As a consequence, enterprise architecture activities may be seen as unimportant and easily expendable. Skills and knowledge built up over many years may then be lost as expert practitioners are laid off or else redeployed to take on work seen as having greater urgency.
The Essential Project Team believes such an outcome can be counterproductive, as enterprise architecture has a potentially vital role to play in enabling organisations to handle the challenges of an economic downturn. The key to this is to ensure that enterprise architecture activities are focused on what the business regards as high priority.
To address adverse trading conditions, the enterprise architect first needs to concentrate on the current state, rather than the future business operating model. Then the focus should be specifically on those areas where rationalisation of existing assets and business process simplification are likely to pay dividends in the short term. The Essential Architecture Manager has been designed to enable promising areas to be selected and modelled without the need to cover the entire spectrum of business and IT capabilities. And that modelling should be carried out only to the level of detail that is necessary to enable appropriate management decisions to be made.
We know that many organisations could make significant short-term savings simply by rationalising their technology platforms – for example, by eliminating redundant servers. The media company that provided the original beta test site for the Essential Architecture Manager during 2008 opted to use the package in the first instance to model and record its current technology assets. This exercise revealed inefficiency, duplication and obsolescence in a number of areas, and it highlighted possibilities for early savings to be made.
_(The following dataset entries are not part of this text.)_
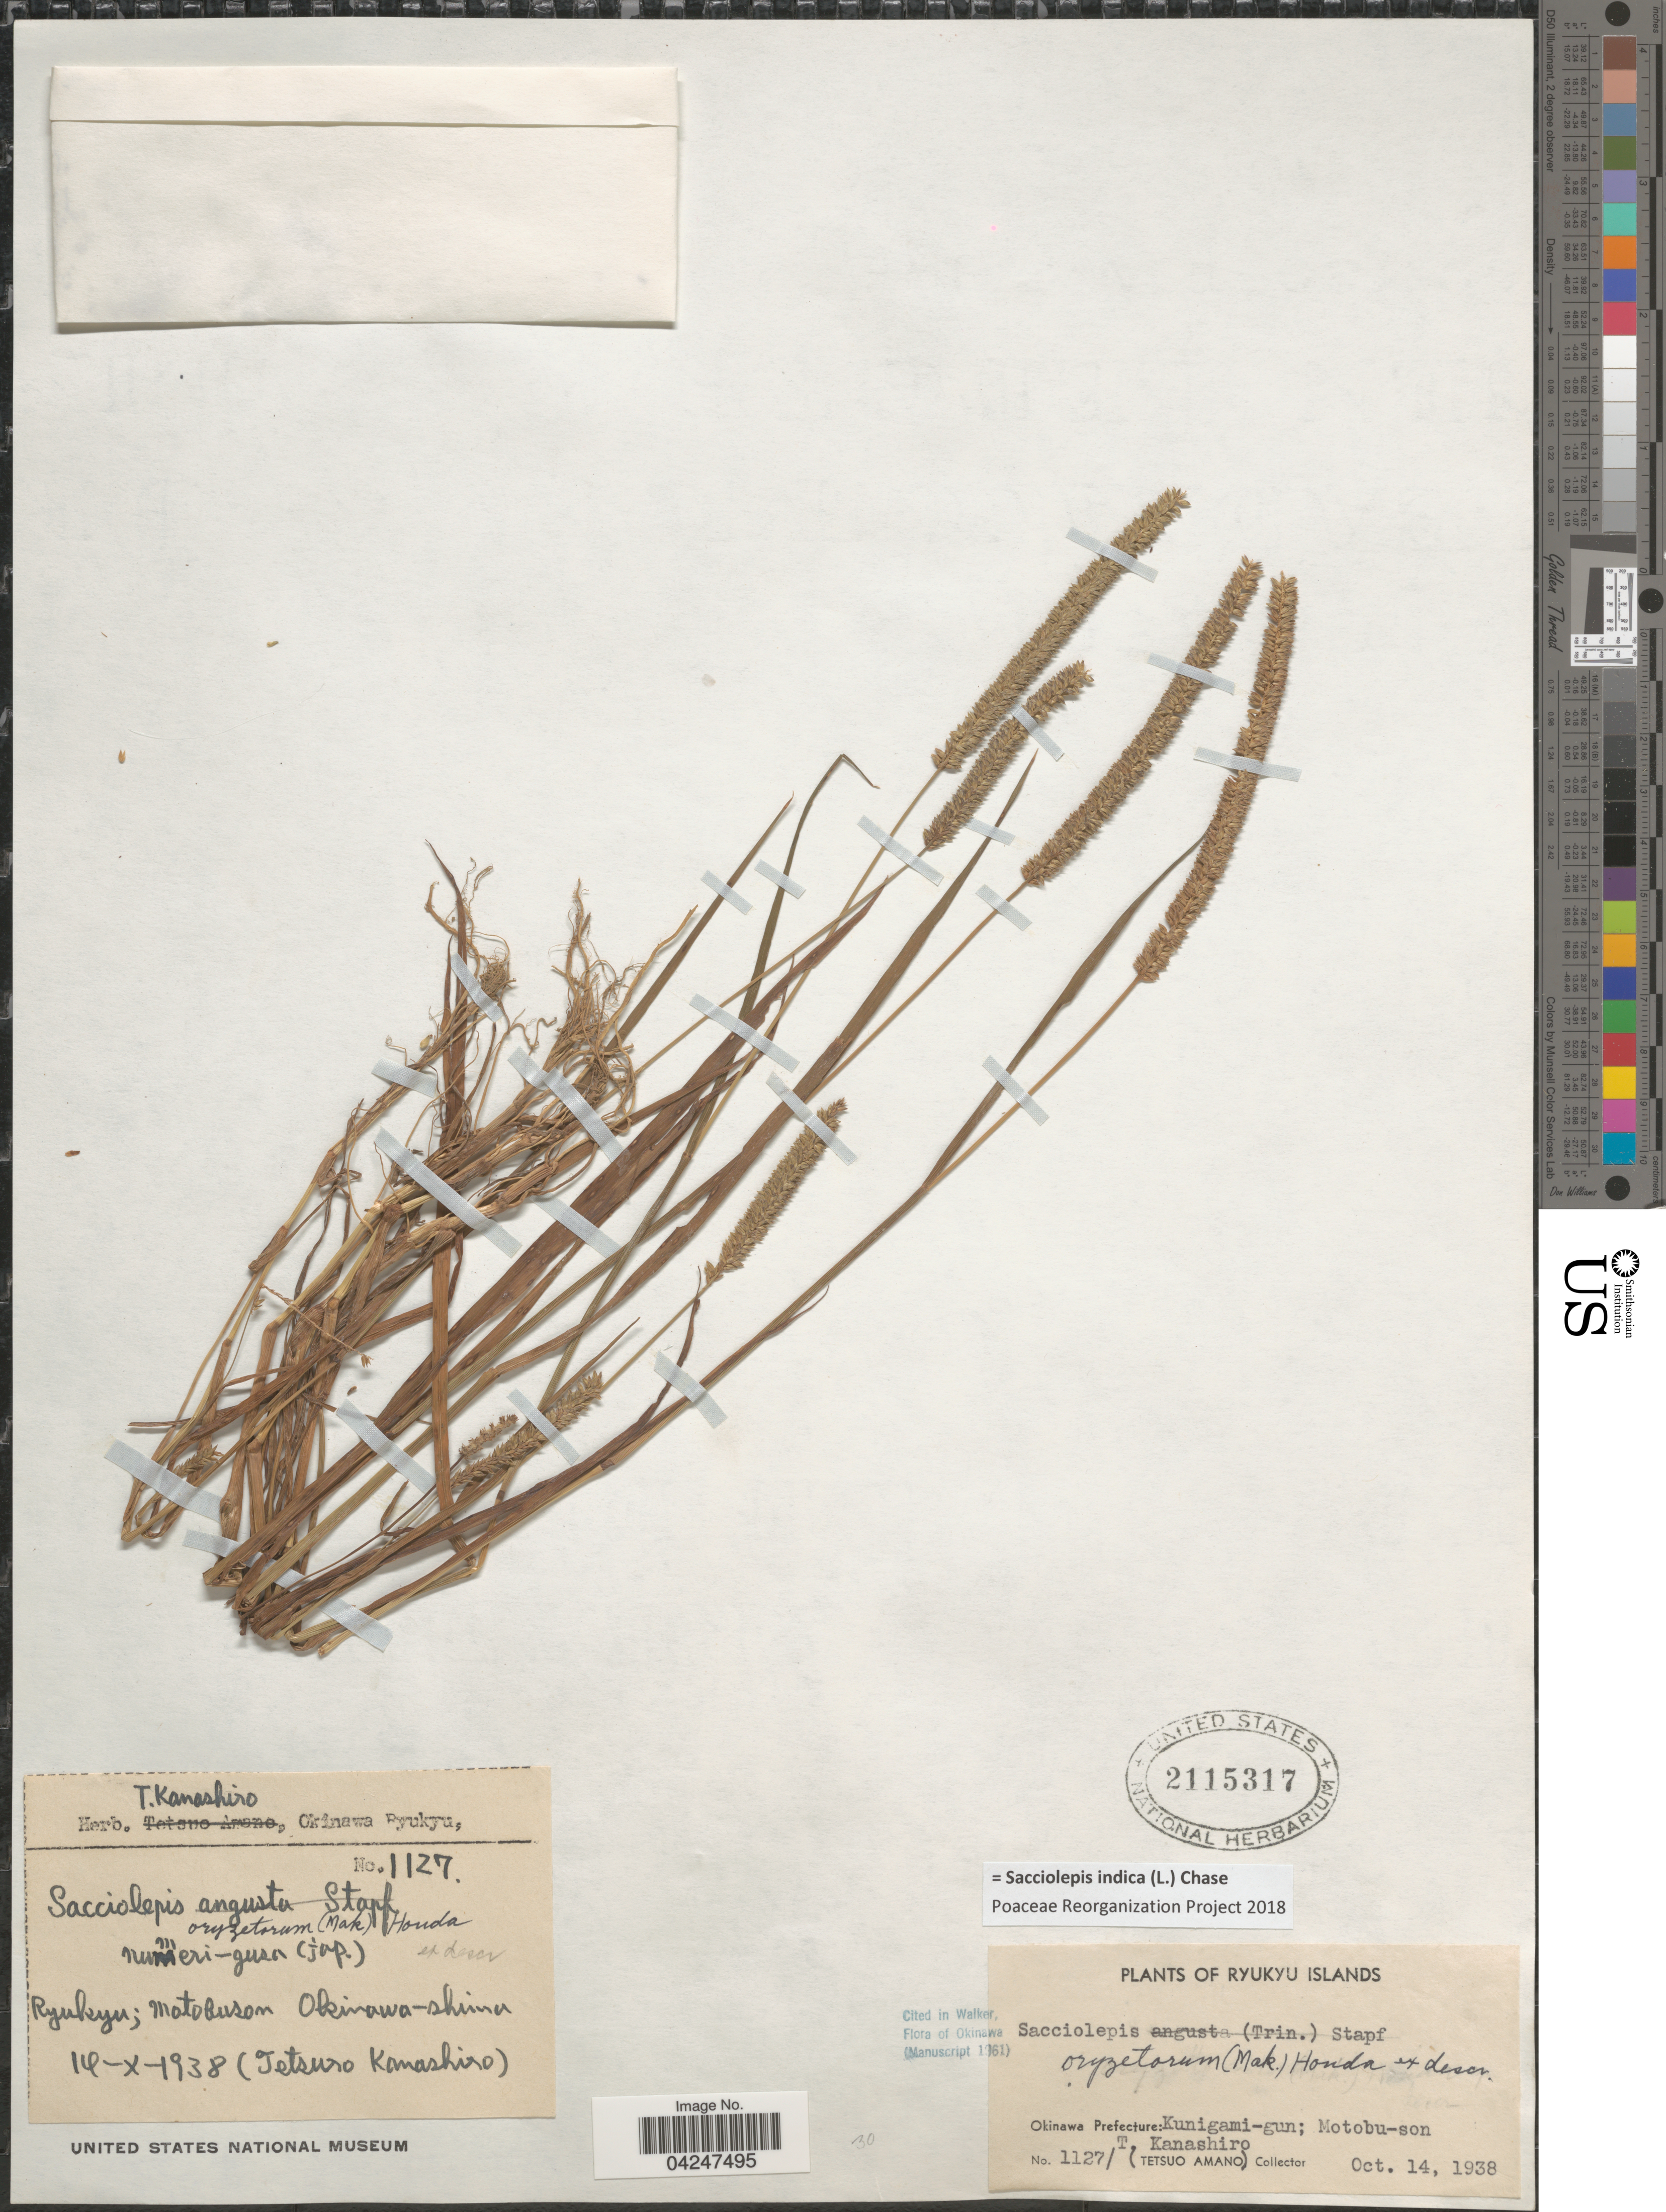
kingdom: Plantae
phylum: Tracheophyta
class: Liliopsida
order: Poales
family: Poaceae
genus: Sacciolepis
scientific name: Sacciolepis indica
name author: (L.) Chase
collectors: T. Kanashiro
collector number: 1127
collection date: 1938-10-14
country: Japan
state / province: Okinawa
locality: Ryukyu; Matobuson Okinawa-shima. Ryukyu Islands. Okinawa Prefecture: Kunigami-gun; Motobu-son.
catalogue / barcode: US 2115317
A similar case can be made for organisations using tools such as the Essential Architecture Manager to record details of current IT applications and the business activities they support. This can reveal scope for rationalisation and simplification, which can lead in turn to significant benefits – for example, savings in licence fees and software maintenance charges. While working with a financial services company, one member of the Essential project Team used such a targeted architectural approach to demonstrate that a range of new financial products could be supported by the firm’s existing systems: this obviated the need for a proposed new suite of applications.
In short, now is the time for smart enterprise architects to lift up the drain covers, rather than scan the distant horizons. Those who are sensitive to current business priorities will hopefully then still be around to contribute to and support a more strategic agenda when better times return.